【Excerpt】The "Seven-Character Guideline" for Ground Treatment: A Comprehensive Interpretation!

 

  

        The purpose of ground treatment is: to enhance the strength of weak foundations and ensure their stability; to reduce the compressibility of weak foundations and minimize settlement; to prevent the liquefaction of foundation soil during earthquakes; and to eliminate the collapsibility, swelling-shrinkage, and frost heave of special soils. There are numerous methods for ground reinforcement, which can be summarized into seven key approaches: "excavation, filling, replacement, compaction, pressing, squeezing, and mixing."

  

Interpretation of Ground Reinforcement Treatment Methods

  

Excavation

        The method involves excavating the soft soil layer and embedding the foundation onto bedrock or a hard soil layer with high bearing capacity.
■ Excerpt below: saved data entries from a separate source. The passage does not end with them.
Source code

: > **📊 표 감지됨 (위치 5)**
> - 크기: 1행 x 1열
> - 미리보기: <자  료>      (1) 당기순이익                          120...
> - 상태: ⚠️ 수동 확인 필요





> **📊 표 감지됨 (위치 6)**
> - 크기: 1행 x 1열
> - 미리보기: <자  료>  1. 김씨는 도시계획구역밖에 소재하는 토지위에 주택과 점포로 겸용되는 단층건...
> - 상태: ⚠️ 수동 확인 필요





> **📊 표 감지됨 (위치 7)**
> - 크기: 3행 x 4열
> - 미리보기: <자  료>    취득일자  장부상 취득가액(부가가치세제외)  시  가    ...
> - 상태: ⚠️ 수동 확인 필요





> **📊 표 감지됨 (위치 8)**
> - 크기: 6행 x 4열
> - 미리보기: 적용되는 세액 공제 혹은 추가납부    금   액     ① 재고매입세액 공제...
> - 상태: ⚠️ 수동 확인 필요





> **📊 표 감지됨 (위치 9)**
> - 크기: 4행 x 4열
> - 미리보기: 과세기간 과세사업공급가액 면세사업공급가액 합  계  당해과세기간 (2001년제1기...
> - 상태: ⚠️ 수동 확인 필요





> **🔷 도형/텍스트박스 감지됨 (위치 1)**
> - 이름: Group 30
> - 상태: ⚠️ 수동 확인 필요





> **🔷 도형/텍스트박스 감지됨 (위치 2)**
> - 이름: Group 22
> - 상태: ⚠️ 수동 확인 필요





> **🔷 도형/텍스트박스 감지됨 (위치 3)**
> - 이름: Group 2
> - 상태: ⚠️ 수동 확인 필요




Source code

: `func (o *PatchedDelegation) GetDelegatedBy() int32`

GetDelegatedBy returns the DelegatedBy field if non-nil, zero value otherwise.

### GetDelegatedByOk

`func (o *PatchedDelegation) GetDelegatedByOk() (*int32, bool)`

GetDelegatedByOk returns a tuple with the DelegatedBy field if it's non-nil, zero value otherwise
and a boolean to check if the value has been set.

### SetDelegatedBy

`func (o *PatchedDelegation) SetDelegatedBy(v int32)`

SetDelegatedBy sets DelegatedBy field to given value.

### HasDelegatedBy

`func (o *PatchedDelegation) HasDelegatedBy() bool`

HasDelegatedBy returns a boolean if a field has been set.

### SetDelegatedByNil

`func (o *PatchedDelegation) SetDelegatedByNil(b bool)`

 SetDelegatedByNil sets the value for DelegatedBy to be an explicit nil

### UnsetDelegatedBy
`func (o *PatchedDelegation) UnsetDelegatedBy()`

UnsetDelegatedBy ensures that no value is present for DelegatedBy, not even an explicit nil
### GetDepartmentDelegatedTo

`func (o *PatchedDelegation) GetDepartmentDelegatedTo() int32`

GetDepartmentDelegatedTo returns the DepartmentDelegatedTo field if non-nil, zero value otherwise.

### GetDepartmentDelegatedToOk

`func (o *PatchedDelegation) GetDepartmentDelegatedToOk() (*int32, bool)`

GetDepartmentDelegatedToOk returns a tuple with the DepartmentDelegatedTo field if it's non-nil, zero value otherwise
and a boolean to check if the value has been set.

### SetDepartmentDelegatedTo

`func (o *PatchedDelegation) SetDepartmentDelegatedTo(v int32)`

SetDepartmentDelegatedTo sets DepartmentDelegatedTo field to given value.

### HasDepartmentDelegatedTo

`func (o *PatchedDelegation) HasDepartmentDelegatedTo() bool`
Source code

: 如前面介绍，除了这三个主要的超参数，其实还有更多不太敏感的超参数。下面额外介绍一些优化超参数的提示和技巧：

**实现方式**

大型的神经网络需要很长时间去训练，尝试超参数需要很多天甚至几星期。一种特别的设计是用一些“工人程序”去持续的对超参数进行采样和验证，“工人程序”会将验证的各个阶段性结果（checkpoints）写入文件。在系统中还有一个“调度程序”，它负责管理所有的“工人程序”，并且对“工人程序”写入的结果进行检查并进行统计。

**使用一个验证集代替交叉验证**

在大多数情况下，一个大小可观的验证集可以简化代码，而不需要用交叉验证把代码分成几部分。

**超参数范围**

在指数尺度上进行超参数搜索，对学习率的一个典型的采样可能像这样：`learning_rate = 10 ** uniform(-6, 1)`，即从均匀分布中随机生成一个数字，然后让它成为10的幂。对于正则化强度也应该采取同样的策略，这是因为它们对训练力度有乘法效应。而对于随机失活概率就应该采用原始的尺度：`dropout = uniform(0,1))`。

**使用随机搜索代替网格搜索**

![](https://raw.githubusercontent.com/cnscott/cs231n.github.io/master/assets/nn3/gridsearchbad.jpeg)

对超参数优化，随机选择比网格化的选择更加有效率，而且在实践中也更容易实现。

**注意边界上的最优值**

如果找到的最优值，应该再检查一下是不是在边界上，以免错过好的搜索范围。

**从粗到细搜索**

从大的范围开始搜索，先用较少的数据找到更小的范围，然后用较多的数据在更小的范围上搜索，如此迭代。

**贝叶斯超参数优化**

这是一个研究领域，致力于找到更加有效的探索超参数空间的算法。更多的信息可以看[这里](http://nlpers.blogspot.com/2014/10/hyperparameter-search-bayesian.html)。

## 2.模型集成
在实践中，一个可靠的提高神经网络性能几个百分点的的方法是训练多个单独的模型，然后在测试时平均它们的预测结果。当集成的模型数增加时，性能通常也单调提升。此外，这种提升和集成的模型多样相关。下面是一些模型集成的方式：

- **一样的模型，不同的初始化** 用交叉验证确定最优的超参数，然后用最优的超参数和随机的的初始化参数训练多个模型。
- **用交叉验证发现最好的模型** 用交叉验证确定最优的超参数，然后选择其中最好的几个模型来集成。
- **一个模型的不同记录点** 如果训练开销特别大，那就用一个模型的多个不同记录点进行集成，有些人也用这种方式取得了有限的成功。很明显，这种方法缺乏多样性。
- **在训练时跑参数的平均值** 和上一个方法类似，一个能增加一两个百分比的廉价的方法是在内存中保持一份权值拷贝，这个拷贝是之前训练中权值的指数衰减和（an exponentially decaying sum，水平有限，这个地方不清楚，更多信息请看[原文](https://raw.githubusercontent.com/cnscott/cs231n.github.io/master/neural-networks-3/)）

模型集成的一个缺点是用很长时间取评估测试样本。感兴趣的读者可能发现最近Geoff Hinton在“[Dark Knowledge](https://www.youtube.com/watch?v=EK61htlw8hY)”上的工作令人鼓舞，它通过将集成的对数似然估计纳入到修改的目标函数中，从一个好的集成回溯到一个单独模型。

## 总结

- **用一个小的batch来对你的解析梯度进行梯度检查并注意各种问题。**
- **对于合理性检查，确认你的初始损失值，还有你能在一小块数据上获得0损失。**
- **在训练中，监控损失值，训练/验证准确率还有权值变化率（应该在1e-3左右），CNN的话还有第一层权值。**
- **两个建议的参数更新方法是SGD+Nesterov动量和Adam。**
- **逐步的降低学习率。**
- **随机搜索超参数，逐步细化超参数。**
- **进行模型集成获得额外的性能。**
When the soft soil layer is not thick, utilizing the hard soil layer as a natural foundation proves to be highly economical.

  

 

Filling

        When the soft soil layer is very thick and large-scale ground reinforcement treatment is required, a certain thickness of good soil can be directly backfilled on the soft soil layer to improve the bearing capacity of the foundation and reduce the bearing pressure of the soft soil layer.

 

Replacement

        Replacement refers to the combination of excavation and filling, where a certain range of weak soil layer beneath the foundation is removed and replaced with an artificially constructed cushion layer as the bearing stratum. This method is suitable for cases where the soft soil layer is relatively thick and only localized ground reinforcement is required.

  

 

Compaction

        Using ramming tools or machinery to compact the soil, expel moisture from the soil, accelerate soil consolidation, and improve soil density and bearing capacity.

  

 

Pressing

        The foundation soil is compacted and consolidated by rolling with compaction machinery to facilitate drainage and consolidation. Alternatively, the preloading consolidation method can be employed, which involves placing heavy loads on the ground within the foundation area for a period of time to compress and densify the soil, thereby enhancing bearing capacity and reducing settlement. This method is referred to as: preloading—drainage consolidation method.

 

   

Squeezing

        A tool-type pile pipe with a shoe is driven into the soil to compact the ground and form a pile hole. After extracting the pile pipe, the hole is filled with granular materials such as sand, gravel, lime, plain soil, or lime-soil mixture, which are then compacted. The principle involves soil densification, drainage consolidation, and enhancing the bearing capacity of the foundation, commonly referred to as "compaction piles." This category includes crushed stone (sand) piles, lime piles, lime-soil piles, CFG piles, etc.

  

 

Mixing

        It refers to reinforcing the foundation using the jet grouting method or deep mixing method. The principle involves utilizing high-pressure jet streams to cut through soil, spray grout (such as cement slurry, sodium silicate, acrylamide, etc.), and mix the grout with soil, causing them to combine and solidify into rigid columns or soil walls.